> Tarefa A: Com base no texto sobre a imprensa independente na Venezuela, indique se cada afirmação concorda com ele: (i) a Lei Anti-ONG foi aprovada em 15 de agosto de 2024; (ii) as novas leis são dirigidas especificamente à imprensa; (iii) a Lei Anti-ONG entrou em vigor seis meses depois de aprovada. Responda sim ou não e cite as palavras do texto que decidem cada caso.

> Trecho do texto:
**********

Duas leis que entraram recentemente em vigor e a suspensão do financiamento de agências dos Estados Unidos poderiam dar o golpe final ao jornalismo independente na Venezuela. As novas legislações fazem parte de um longo histórico de medidas restritivas e de criminalização impostas pelo regime do presidente Nicolás Maduro para silenciar vozes críticas, segundo jornalistas e especialistas do país.

Embora estas leis não sejam especificamente dirigidas à imprensa, o seu impacto colateral restringiria o exercício do jornalismo e a liberdade de expressão, segundo organizações defensoras da liberdade de imprensa, que manifestaram preocupação com a potencial violação dos direitos fundamentais e a obstrução do fluxo de informação.

O acima mencionado, somado à recente ordem executiva do presidente Donald Trump para suspender a ajuda financeira dos EUA a organizações estrangeiras, e à narrativa de criminalização por parte do governo Maduro aos meios de comunicação que receberam este tipo de financiamento, deixa a imprensa independente com muito poucas opções para continuar a realizar o seu trabalho.

Dos ejemplares de la Gaceta Oficial de Venezuela en los que se publican nuevas leyes.

Duas cópias do Diário Oficial da Venezuela em que novas leis são publicadas. (Foto: Capturas de tela do Diário Oficial da Venezuela)

Uma das novas legislações em questão é a Lei de Fiscalização, Regularização, Atuação e Financiamento de Organizações Não Governamentais e Organizações Sociais Sem Fins Lucrativos. Popularmente conhecida como Lei Anti-ONG ou Lei Anti Sociedade, foi aprovada em 15 de agosto de 2024 e entrou em vigor três meses depois.

**********

> Material do exercício:
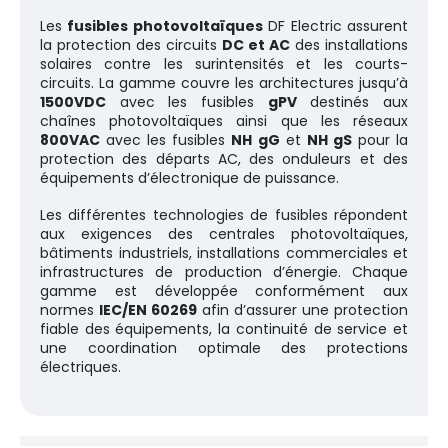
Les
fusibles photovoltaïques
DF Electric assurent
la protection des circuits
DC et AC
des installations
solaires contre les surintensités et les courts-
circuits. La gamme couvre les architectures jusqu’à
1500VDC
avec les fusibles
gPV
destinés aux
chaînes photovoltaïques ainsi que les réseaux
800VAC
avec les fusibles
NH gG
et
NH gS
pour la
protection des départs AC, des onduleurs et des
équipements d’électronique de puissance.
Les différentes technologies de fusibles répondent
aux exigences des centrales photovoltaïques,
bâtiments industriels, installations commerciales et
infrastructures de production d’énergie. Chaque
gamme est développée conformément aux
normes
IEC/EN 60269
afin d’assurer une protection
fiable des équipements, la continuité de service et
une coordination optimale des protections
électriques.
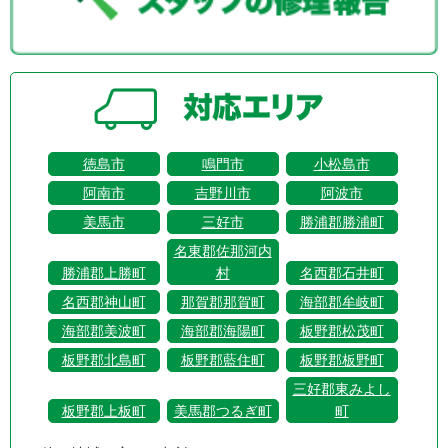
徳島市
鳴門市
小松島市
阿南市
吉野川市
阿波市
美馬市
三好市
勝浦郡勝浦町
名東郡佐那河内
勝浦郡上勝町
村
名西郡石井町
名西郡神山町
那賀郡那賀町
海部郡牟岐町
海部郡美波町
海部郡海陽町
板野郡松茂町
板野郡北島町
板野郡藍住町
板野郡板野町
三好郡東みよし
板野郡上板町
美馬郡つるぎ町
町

**********

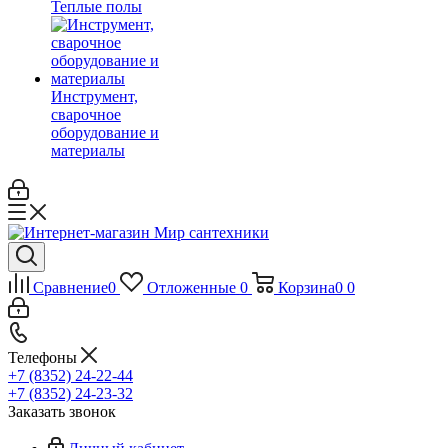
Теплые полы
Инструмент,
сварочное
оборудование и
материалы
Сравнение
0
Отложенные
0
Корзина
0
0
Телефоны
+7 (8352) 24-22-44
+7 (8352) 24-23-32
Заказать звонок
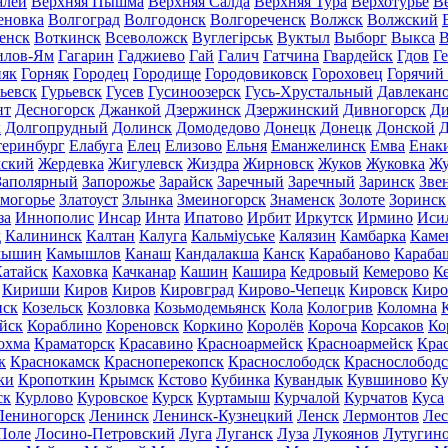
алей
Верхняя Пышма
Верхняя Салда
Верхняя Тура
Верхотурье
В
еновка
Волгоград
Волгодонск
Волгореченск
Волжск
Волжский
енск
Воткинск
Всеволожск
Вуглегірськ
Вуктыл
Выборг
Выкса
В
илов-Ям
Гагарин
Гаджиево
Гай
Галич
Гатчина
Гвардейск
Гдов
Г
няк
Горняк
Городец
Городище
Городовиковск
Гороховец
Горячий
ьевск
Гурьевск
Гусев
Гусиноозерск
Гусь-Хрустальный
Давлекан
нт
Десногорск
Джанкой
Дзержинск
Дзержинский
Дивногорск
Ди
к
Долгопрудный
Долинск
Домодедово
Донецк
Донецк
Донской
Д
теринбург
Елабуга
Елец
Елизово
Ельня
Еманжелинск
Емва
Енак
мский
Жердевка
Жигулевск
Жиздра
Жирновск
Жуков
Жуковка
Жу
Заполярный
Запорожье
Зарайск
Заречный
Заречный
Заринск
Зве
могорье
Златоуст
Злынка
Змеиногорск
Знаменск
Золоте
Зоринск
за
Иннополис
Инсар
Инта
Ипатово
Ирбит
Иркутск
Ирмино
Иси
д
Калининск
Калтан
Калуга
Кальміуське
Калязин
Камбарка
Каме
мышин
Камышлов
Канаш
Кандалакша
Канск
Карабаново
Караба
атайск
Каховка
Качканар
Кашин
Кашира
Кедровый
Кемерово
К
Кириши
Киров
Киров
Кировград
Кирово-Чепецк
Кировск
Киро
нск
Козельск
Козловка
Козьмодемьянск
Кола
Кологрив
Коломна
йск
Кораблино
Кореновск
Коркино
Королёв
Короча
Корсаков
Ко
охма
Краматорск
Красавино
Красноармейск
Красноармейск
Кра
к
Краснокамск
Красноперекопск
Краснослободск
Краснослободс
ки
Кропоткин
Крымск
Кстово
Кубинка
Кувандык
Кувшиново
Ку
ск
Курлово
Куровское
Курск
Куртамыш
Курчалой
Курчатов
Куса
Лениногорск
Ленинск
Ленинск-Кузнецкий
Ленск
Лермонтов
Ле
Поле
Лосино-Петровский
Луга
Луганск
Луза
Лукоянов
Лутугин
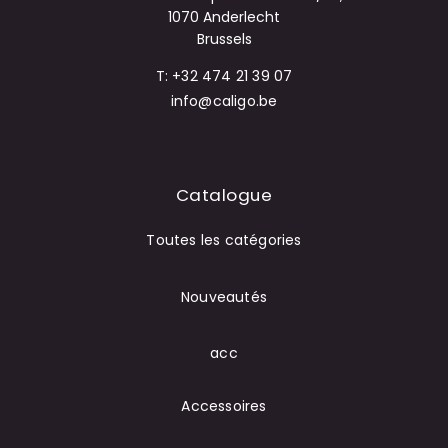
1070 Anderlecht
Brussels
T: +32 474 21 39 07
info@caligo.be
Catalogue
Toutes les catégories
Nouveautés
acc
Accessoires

**********

> Tarefa B: Reproduza, entre as linhas acima, tudo desde a linha que contém "1070 Anderlecht" até a linha que contém "Accessoires", incluindo as duas.

> Área de resposta A:
(i) Sim: "foi aprovada em 15 de agosto de 2024"
(ii) Não: "Embora estas leis não sejam especificamente dirigidas à imprensa"
(iii) Não: "entrou em vigor três meses depois"

> Área de resposta B:
1070 Anderlecht
Brussels
T: +32 474 21 39 07
info@caligo.be
Catalogue
Toutes les catégories
Nouveautés
acc
Accessoires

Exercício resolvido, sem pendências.